12.26.2004

Happy Holidays?

   Christmas has once again come and gone. Another year come to pass. It's been a fairly good year, every year has it's ups and downs, this year had more ups than downs thankfully.

   Not much new to report nothing worth mentioning anyway. I do feel older now, for once. It hit me at the annual Christmas party that the family has every year. Maybe it was the games of "Beer Pong" or "Taps" aka "Flippie Cup" or the half a dozen or so alcoholic beverages I had consumed by the time it was time to open presents, or as us older cousins do, open our envelopes. We don't really get presents that we unwrap anymore, they come in envelopes now. But as I sat in the hallway overlooking the living room at Twan's I felt what the older cousins, who are now the young parents, must have felt when they were around our age. They'd transitioned from kids to the adults and I was now in the process of experiencing that transition. As I stared down into the living room through my alcoholic buzz, I realized that never would I have the same smile as my younger cousins had as they tore through the wrapping paper and marveled at the new toys they just received. I came to the realization that I was grown up that it was time for me to stop messing around and figure out what the hell to do with myself. Make myself truly useful in some capacity. So alcohol, in the words of Homer (Simpson not of the Illiad), can be or is the source of all of lifes problems and solutions. In my case it was sort of the solution. It empowered me to get focused and re-orient myself. That is until we played "Taps" again and I busted out another glass of Sangria. Btw, who plays "Taps" and "Beer Pong" at a family function? My crazy ass cousins and I when we're bored!

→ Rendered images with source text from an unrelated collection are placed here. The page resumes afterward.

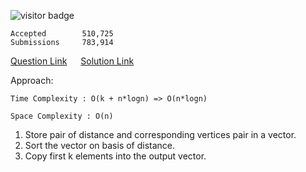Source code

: ![visitor badge](https://visitor-badge.glitch.me/badge?page_id=yvrakesh.Leetcode-0973)

    Accepted        510,725
    Submissions     783,914
[Question Link](https://leetcode.com/problems/k-closest-points-to-origin/)  &emsp; [Solution Link](https://github.com/yvrakesh/Leetcode/blob/main/code/0973/sol.cpp)

Approach:

    Time Complexity : O(k + n*logn) => O(n*logn)

    Space Complexity : O(n)

1. Store pair of distance and corresponding vertices pair in a vector.
2. Sort the vector on basis of distance.
3. Copy first k elements into the output vector.
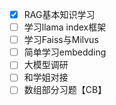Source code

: - [x] RAG基本知识学习
- [ ] 学习llama index框架
- [ ] 学习Faiss与Milvus
- [ ] 简单学习embedding
- [ ] 大模型调研
- [ ] 和学姐对接
- [ ] 数组部分习题【CB】
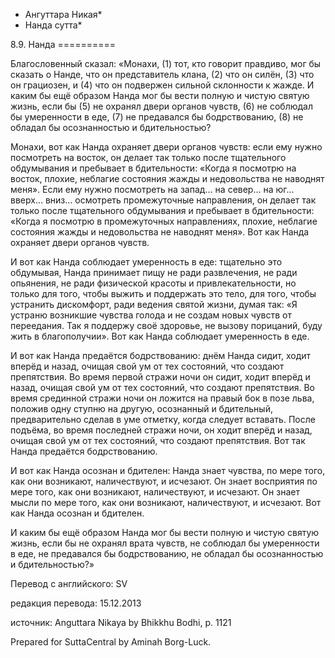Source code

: * Ангуттара Никая*
* Нанда сутта*

8\.9\. Нанда
\=\=\=\=\=\=\=\=\=\=

Благословенный сказал: «Монахи, \(1\) тот, кто говорит правдиво, мог бы сказать о Нанде, что он представитель клана, \(2\) что он силён, \(3\) что он грациозен, и \(4\) что он подвержен сильной склонности к жажде\. И каким бы ещё образом Нанда мог бы вести полную и чистую святую жизнь, если бы \(5\) не охранял двери органов чувств, \(6\) не соблюдал бы умеренности в еде, \(7\) не предавался бы бодрствованию, \(8\) не обладал бы осознанностью и бдительностью?

Монахи, вот как Нанда охраняет двери органов чувств: если ему нужно посмотреть на восток, он делает так только после тщательного обдумывания и пребывает в бдительности: «Когда я посмотрю на восток, плохие, неблагие состояния жажды и недовольства не наводнят меня»\. Если ему нужно посмотреть на запад… на север… на юг… вверх… вниз… осмотреть промежуточные направления, он делает так только после тщательного обдумывания и пребывает в бдительности: «Когда я посмотрю в промежуточных направлениях, плохие, неблагие состояния жажды и недовольства не наводнят меня»\. Вот как Нанда охраняет двери органов чувств\.

И вот как Нанда соблюдает умеренность в еде: тщательно это обдумывая, Нанда принимает пищу не ради развлечения, не ради опьянения, не ради физической красоты и привлекательности, но только для того, чтобы выжить и поддержать это тело, для того, чтобы устранить дискомфорт, ради ведения святой жизни, думая так: «Я устраню возникшие чувства голода и не создам новых чувств от переедания\. Так я поддержу своё здоровье, не вызову порицаний, буду жить в благополучии»\. Вот как Нанда соблюдает умеренность в еде\.

И вот как Нанда предаётся бодрствованию: днём Нанда сидит, ходит вперёд и назад, очищая свой ум от тех состояний, что создают препятствия\. Во время первой стражи ночи он сидит, ходит вперёд и назад, очищая свой ум от тех состояний, что создают препятствия\. Во время срединной стражи ночи он ложится на правый бок в позе льва, положив одну ступню на другую, осознанный и бдительный, предварительно сделав в уме отметку, когда следует вставать\. После подъёма, во время последней стражи ночи, он ходит вперёд и назад, очищая свой ум от тех состояний, что создают препятствия\. Вот так Нанда предаётся бодрствованию\.

И вот как Нанда осознан и бдителен: Нанда знает чувства, по мере того, как они возникают, наличествуют, и исчезают\. Он знает восприятия по мере того, как они возникают, наличествуют, и исчезают\. Он знает мысли по мере того, как они возникают, наличествуют, и исчезают\. Вот как Нанда осознан и бдителен\.

И каким бы ещё образом Нанда мог бы вести полную и чистую святую жизнь, если бы не охранял врата чувств, не соблюдал бы умеренности в еде, не предавался бы бодрствованию, не обладал бы осознанностью и бдительностью?»

Перевод с английского: SV

редакция перевода: 15\.12\.2013

источник: Anguttara Nikaya by Bhikkhu Bodhi, p\. 1121

Prepared for SuttaCentral by Aminah Borg\-Luck\.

   So another year is about to commence, hopefully this upcoming year will have an exhausting number of ups rather than downs. This year will hopefully allow me to accomplish more goals and aspirations. I don't really want to make any new years resolutions, mostly because I'll probably just break them anyway. One thing I do want to do for sure is to quit the smokey smoke. That's right folks I want to quit that demon that is my vice. I want to kick that monkey off my freaking back. I plan on having the my last cig before midnight and start the new year off smoke free...we'll see how this goes.

   On a completely random note I was going to my car to warm it up on the way to pick up pizza for the fam and I took one step after the steps onto my driveway and BAM my foot gave out from under me on the ice. Now my left knee cap is bruised to hell, my right upper arm hurts, and I just feel like a complete jack hole.

   Well hope you have a safe and fun New Year!